This book is intended to give undergraduate university students a broad understanding of the biological, cognitive, and social influences on emotions. Later sections of the book will also introduce students to some situations when we need to control our emotions and to show how we may do so. It is assumed that the reader will have an understanding of basic psychological concepts and terms, usually through having taken a first-year psychology course at university. However, others who are curious about the reasons behind emotions are welcome to explore the book.
The book is divided into five sections: biological foundations; cognitive foundations; social influences; specific emotions; and finally, emotional problems and techniques for controlling one’s emotions. At this time, only the section on biological influences has been completed. The biological foundations section introduces readers to the logic of, and evidence for, an understanding of emotions in terms of evolutionary psychology. This naturally leads to an introduction to the nervous systems that give rise to our bodily feelings.
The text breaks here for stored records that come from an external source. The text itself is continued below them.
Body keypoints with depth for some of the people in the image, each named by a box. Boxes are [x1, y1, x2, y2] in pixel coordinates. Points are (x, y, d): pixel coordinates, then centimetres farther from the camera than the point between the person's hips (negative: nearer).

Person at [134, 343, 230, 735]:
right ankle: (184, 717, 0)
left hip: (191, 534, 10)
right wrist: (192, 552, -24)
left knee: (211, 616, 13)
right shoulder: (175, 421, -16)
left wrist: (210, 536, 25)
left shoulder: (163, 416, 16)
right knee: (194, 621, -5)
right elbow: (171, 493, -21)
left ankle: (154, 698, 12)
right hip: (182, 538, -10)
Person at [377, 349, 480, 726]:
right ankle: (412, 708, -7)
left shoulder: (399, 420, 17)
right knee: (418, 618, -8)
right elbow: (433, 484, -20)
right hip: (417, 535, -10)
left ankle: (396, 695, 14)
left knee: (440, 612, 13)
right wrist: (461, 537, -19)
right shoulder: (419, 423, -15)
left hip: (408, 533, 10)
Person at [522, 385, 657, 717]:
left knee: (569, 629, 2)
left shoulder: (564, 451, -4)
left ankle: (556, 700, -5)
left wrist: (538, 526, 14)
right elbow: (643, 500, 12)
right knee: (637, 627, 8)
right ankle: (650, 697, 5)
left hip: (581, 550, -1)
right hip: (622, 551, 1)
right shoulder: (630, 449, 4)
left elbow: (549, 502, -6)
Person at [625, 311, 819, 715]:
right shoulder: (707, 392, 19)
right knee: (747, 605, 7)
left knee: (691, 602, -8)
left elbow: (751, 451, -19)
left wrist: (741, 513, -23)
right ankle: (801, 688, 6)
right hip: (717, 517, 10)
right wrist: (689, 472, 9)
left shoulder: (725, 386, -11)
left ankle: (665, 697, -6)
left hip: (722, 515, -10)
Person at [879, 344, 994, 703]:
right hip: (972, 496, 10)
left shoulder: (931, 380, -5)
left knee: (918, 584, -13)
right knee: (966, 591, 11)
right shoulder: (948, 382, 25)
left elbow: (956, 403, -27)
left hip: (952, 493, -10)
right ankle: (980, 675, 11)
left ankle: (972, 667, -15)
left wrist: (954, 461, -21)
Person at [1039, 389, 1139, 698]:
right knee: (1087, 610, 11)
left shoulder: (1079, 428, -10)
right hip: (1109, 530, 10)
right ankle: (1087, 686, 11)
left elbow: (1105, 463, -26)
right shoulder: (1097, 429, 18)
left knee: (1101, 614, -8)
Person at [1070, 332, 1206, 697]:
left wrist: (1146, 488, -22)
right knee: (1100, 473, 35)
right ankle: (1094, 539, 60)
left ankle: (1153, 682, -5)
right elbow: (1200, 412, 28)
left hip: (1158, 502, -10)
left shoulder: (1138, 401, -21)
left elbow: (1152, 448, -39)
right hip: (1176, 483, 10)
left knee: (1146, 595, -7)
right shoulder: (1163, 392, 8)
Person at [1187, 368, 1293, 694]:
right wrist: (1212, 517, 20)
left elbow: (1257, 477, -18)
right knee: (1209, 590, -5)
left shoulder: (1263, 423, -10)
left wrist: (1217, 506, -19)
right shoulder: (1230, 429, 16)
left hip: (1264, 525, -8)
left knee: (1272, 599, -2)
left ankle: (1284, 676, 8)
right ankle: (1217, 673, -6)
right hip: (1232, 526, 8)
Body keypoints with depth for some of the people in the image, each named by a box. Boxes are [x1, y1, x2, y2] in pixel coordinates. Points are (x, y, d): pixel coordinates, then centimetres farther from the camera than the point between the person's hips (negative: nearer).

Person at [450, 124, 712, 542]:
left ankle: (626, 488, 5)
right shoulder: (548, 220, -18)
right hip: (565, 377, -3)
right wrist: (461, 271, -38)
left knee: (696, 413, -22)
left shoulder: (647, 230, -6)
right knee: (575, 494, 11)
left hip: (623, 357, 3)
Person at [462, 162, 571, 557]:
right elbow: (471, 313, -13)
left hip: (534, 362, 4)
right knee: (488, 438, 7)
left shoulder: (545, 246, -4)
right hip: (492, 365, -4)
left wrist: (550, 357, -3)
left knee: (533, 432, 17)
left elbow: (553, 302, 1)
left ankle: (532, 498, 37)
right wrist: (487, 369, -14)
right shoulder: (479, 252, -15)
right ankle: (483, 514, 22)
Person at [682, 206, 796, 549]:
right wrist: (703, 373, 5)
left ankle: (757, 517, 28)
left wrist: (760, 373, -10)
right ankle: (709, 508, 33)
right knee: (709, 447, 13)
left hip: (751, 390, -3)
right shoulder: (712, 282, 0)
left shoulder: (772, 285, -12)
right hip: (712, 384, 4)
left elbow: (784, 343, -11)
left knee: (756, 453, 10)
In turn, brain circuits and the influence of hormones are discussed. Finally, because about half of the personality differences with our population are related to genetic differences, the relationship between personality and emotions will be explained. Two of the topics within the biological foundations section that have broad appeal to students are excitation transfer theory and alexithymia. Excitation transfer theory describes how the strength of our emotional experience at a given point of time might be influenced, without our awareness, by an emotion that we just experienced earlier (e.g., several minutes ago). Alexithymia refers to a certain people who cannot describe and do not understand emotions to the same extent as do the rest of us.
The cognitive foundations section is half completed. It starts by describing how we have built in biases to attend to emotional information in the world. For example, very anxious people often automatically focus their attention on the negative things in the environment. Following this is a discussion of the work of Ekman and others on specific facial expressions (e.g., how the eyebrows and\or eyelids move) associated with each emotion, and a discussion of the difficulties most people have in perceiving and using this information. This expands into a discussion of what we often think and do during the stages of interpersonal (sexual) attraction in social settings such as bars. In these social settings people consciously use a variety of nonverbal signals to entice others and also transmit and also receive a variety of unconscious nonverbal signals that indicate their degree of attraction. When completed, the cognitive section will then proceed to the generally accepted notion that our emotions are usually determined by our appraisals: how we consciously or unconsciously believe the situation affects us personally. A major theme in the discussion of facial and other nonverbal expressions will be the interplay of both conscious and unconscious processes. The cognitive foundations section will close with a description of how emotions affect memory (including a discussion of repressed memories) and decision making.
The social influences section will discuss how socialization influences what and how much we feel in a given situation. This section will focus on examples of how culture, family, and gender affecting one’s emotional experiences. After the background provided in the first three sections (biological, cognitive, and social), the fourth section will discuss specific emotions in some detail. The fifth section will discuss how problems in the emotional interactions between parents and their children can lead to serious negative consequences, such as delinquency in some cases. This will be followed by a discussion of the nature of stress and how stress can cause physical and mental health problems. One example that will be used is sexual harassment in high school (which frequently affects half of the student population), sexual harassment among students when dating, and the psychological consequences of these events. Finally, an introduction will be given to the characteristics associated with high emotional intelligence and how we can constructively deal with our emotions when needed.